Task prompt
Reproduce every line of the following data verbatim, keeping all spelling, punctuation, and line order unchanged.

Input rows
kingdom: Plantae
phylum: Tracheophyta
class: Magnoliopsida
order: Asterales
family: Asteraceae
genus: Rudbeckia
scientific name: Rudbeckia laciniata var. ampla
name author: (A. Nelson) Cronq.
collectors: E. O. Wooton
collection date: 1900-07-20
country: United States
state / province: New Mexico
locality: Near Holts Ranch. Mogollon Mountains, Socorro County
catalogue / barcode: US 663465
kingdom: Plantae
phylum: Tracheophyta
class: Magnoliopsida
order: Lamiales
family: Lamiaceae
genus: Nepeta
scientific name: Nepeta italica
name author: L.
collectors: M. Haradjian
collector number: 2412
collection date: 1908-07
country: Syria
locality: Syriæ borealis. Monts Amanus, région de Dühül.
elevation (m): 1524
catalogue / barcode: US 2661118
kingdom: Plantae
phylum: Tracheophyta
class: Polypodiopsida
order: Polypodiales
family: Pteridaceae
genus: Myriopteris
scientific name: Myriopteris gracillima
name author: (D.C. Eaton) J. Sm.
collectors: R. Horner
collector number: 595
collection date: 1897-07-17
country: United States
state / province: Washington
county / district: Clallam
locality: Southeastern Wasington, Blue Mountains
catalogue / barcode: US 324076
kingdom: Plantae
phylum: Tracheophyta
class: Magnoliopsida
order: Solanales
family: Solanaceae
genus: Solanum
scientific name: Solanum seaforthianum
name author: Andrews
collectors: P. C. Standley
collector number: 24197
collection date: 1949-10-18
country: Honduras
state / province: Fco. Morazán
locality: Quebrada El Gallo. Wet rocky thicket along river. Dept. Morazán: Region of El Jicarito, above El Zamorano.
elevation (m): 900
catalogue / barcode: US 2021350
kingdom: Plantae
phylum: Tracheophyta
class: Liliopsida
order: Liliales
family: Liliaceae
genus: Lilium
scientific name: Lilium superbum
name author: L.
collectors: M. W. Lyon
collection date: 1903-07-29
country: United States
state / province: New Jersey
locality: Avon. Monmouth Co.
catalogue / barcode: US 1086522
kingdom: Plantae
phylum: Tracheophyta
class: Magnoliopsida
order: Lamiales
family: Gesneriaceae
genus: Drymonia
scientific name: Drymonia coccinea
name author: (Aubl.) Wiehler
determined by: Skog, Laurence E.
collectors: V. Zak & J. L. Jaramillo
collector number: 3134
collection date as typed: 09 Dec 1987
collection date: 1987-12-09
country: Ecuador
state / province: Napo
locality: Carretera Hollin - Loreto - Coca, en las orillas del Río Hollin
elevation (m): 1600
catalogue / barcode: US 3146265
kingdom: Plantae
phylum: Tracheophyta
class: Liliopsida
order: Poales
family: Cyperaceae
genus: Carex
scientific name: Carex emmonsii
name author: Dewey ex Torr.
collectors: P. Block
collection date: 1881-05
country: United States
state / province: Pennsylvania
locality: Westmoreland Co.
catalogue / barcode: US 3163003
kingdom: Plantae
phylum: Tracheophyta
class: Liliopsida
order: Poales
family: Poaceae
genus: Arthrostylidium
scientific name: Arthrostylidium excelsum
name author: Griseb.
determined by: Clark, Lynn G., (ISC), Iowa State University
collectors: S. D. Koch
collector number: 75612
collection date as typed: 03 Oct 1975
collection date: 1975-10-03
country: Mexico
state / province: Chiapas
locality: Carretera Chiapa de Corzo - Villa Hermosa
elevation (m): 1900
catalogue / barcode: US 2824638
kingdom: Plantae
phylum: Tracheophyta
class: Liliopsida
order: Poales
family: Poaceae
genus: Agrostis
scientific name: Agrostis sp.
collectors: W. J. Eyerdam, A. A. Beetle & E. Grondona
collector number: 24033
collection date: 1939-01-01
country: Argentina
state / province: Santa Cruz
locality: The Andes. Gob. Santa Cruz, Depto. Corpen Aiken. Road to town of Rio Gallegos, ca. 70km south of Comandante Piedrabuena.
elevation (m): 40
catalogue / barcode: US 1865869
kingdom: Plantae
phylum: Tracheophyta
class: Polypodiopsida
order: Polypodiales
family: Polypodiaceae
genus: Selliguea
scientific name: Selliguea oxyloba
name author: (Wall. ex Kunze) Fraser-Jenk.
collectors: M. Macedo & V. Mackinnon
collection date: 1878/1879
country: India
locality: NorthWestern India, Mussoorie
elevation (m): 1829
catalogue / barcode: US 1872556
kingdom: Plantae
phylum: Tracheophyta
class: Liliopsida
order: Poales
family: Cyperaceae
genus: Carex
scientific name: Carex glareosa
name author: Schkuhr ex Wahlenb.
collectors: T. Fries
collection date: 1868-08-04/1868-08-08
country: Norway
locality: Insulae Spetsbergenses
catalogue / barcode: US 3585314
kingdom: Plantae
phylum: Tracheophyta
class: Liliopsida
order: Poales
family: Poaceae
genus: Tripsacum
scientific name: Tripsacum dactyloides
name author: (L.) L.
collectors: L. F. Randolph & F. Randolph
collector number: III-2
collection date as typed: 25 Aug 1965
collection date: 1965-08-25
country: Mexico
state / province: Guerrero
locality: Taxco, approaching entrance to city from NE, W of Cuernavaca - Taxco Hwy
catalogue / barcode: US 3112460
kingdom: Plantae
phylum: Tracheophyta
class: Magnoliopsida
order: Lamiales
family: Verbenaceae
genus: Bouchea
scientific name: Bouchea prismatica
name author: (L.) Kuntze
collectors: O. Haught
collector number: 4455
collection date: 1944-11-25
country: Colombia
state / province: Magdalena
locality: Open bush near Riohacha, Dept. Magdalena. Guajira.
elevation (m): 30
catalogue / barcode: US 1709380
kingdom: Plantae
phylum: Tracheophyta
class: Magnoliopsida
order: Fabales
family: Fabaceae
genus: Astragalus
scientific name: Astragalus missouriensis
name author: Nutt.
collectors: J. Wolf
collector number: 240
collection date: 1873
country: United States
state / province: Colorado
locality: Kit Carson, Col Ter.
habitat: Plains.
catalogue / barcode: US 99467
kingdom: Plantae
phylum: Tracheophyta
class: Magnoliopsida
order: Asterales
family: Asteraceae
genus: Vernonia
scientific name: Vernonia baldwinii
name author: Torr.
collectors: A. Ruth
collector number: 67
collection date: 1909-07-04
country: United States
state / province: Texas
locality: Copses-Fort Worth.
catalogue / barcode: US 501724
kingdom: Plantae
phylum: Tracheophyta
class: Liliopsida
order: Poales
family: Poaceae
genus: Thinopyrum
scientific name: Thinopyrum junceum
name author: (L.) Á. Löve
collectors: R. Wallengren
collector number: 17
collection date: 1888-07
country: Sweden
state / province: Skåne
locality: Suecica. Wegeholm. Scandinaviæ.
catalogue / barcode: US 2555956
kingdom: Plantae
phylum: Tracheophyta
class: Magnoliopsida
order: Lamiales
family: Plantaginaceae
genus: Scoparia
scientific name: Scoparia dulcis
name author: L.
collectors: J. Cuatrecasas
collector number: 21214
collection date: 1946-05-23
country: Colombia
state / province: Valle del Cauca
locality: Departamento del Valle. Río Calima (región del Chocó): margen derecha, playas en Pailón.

The result
kingdom: Plantae
phylum: Tracheophyta
class: Magnoliopsida
order: Asterales
family: Asteraceae
genus: Rudbeckia
scientific name: Rudbeckia laciniata var. ampla
name author: (A. Nelson) Cronq.
collectors: E. O. Wooton
collection date: 1900-07-20
country: United States
state / province: New Mexico
locality: Near Holts Ranch. Mogollon Mountains, Socorro County
catalogue / barcode: US 663465
kingdom: Plantae
phylum: Tracheophyta
class: Magnoliopsida
order: Lamiales
family: Lamiaceae
genus: Nepeta
scientific name: Nepeta italica
name author: L.
collectors: M. Haradjian
collector number: 2412
collection date: 1908-07
country: Syria
locality: Syriæ borealis. Monts Amanus, région de Dühül.
elevation (m): 1524
catalogue / barcode: US 2661118
kingdom: Plantae
phylum: Tracheophyta
class: Polypodiopsida
order: Polypodiales
family: Pteridaceae
genus: Myriopteris
scientific name: Myriopteris gracillima
name author: (D.C. Eaton) J. Sm.
collectors: R. Horner
collector number: 595
collection date: 1897-07-17
country: United States
state / province: Washington
county / district: Clallam
locality: Southeastern Wasington, Blue Mountains
catalogue / barcode: US 324076
kingdom: Plantae
phylum: Tracheophyta
class: Magnoliopsida
order: Solanales
family: Solanaceae
genus: Solanum
scientific name: Solanum seaforthianum
name author: Andrews
collectors: P. C. Standley
collector number: 24197
collection date: 1949-10-18
country: Honduras
state / province: Fco. Morazán
locality: Quebrada El Gallo. Wet rocky thicket along river. Dept. Morazán: Region of El Jicarito, above El Zamorano.
elevation (m): 900
catalogue / barcode: US 2021350
kingdom: Plantae
phylum: Tracheophyta
class: Liliopsida
order: Liliales
family: Liliaceae
genus: Lilium
scientific name: Lilium superbum
name author: L.
collectors: M. W. Lyon
collection date: 1903-07-29
country: United States
state / province: New Jersey
locality: Avon. Monmouth Co.
catalogue / barcode: US 1086522
kingdom: Plantae
phylum: Tracheophyta
class: Magnoliopsida
order: Lamiales
family: Gesneriaceae
genus: Drymonia
scientific name: Drymonia coccinea
name author: (Aubl.) Wiehler
determined by: Skog, Laurence E.
collectors: V. Zak & J. L. Jaramillo
collector number: 3134
collection date as typed: 09 Dec 1987
collection date: 1987-12-09
country: Ecuador
state / province: Napo
locality: Carretera Hollin - Loreto - Coca, en las orillas del Río Hollin
elevation (m): 1600
catalogue / barcode: US 3146265
kingdom: Plantae
phylum: Tracheophyta
class: Liliopsida
order: Poales
family: Cyperaceae
genus: Carex
scientific name: Carex emmonsii
name author: Dewey ex Torr.
collectors: P. Block
collection date: 1881-05
country: United States
state / province: Pennsylvania
locality: Westmoreland Co.
catalogue / barcode: US 3163003
kingdom: Plantae
phylum: Tracheophyta
class: Liliopsida
order: Poales
family: Poaceae
genus: Arthrostylidium
scientific name: Arthrostylidium excelsum
name author: Griseb.
determined by: Clark, Lynn G., (ISC), Iowa State University
collectors: S. D. Koch
collector number: 75612
collection date as typed: 03 Oct 1975
collection date: 1975-10-03
country: Mexico
state / province: Chiapas
locality: Carretera Chiapa de Corzo - Villa Hermosa
elevation (m): 1900
catalogue / barcode: US 2824638
kingdom: Plantae
phylum: Tracheophyta
class: Liliopsida
order: Poales
family: Poaceae
genus: Agrostis
scientific name: Agrostis sp.
collectors: W. J. Eyerdam, A. A. Beetle & E. Grondona
collector number: 24033
collection date: 1939-01-01
country: Argentina
state / province: Santa Cruz
locality: The Andes. Gob. Santa Cruz, Depto. Corpen Aiken. Road to town of Rio Gallegos, ca. 70km south of Comandante Piedrabuena.
elevation (m): 40
catalogue / barcode: US 1865869
kingdom: Plantae
phylum: Tracheophyta
class: Polypodiopsida
order: Polypodiales
family: Polypodiaceae
genus: Selliguea
scientific name: Selliguea oxyloba
name author: (Wall. ex Kunze) Fraser-Jenk.
collectors: M. Macedo & V. Mackinnon
collection date: 1878/1879
country: India
locality: NorthWestern India, Mussoorie
elevation (m): 1829
catalogue / barcode: US 1872556
kingdom: Plantae
phylum: Tracheophyta
class: Liliopsida
order: Poales
family: Cyperaceae
genus: Carex
scientific name: Carex glareosa
name author: Schkuhr ex Wahlenb.
collectors: T. Fries
collection date: 1868-08-04/1868-08-08
country: Norway
locality: Insulae Spetsbergenses
catalogue / barcode: US 3585314
kingdom: Plantae
phylum: Tracheophyta
class: Liliopsida
order: Poales
family: Poaceae
genus: Tripsacum
scientific name: Tripsacum dactyloides
name author: (L.) L.
collectors: L. F. Randolph & F. Randolph
collector number: III-2
collection date as typed: 25 Aug 1965
collection date: 1965-08-25
country: Mexico
state / province: Guerrero
locality: Taxco, approaching entrance to city from NE, W of Cuernavaca - Taxco Hwy
catalogue / barcode: US 3112460
kingdom: Plantae
phylum: Tracheophyta
class: Magnoliopsida
order: Lamiales
family: Verbenaceae
genus: Bouchea
scientific name: Bouchea prismatica
name author: (L.) Kuntze
collectors: O. Haught
collector number: 4455
collection date: 1944-11-25
country: Colombia
state / province: Magdalena
locality: Open bush near Riohacha, Dept. Magdalena. Guajira.
elevation (m): 30
catalogue / barcode: US 1709380
kingdom: Plantae
phylum: Tracheophyta
class: Magnoliopsida
order: Fabales
family: Fabaceae
genus: Astragalus
scientific name: Astragalus missouriensis
name author: Nutt.
collectors: J. Wolf
collector number: 240
collection date: 1873
country: United States
state / province: Colorado
locality: Kit Carson, Col Ter.
habitat: Plains.
catalogue / barcode: US 99467
kingdom: Plantae
phylum: Tracheophyta
class: Magnoliopsida
order: Asterales
family: Asteraceae
genus: Vernonia
scientific name: Vernonia baldwinii
name author: Torr.
collectors: A. Ruth
collector number: 67
collection date: 1909-07-04
country: United States
state / province: Texas
locality: Copses-Fort Worth.
catalogue / barcode: US 501724
kingdom: Plantae
phylum: Tracheophyta
class: Liliopsida
order: Poales
family: Poaceae
genus: Thinopyrum
scientific name: Thinopyrum junceum
name author: (L.) Á. Löve
collectors: R. Wallengren
collector number: 17
collection date: 1888-07
country: Sweden
state / province: Skåne
locality: Suecica. Wegeholm. Scandinaviæ.
catalogue / barcode: US 2555956
kingdom: Plantae
phylum: Tracheophyta
class: Magnoliopsida
order: Lamiales
family: Plantaginaceae
genus: Scoparia
scientific name: Scoparia dulcis
name author: L.
collectors: J. Cuatrecasas
collector number: 21214
collection date: 1946-05-23
country: Colombia
state / province: Valle del Cauca
locality: Departamento del Valle. Río Calima (región del Chocó): margen derecha, playas en Pailón.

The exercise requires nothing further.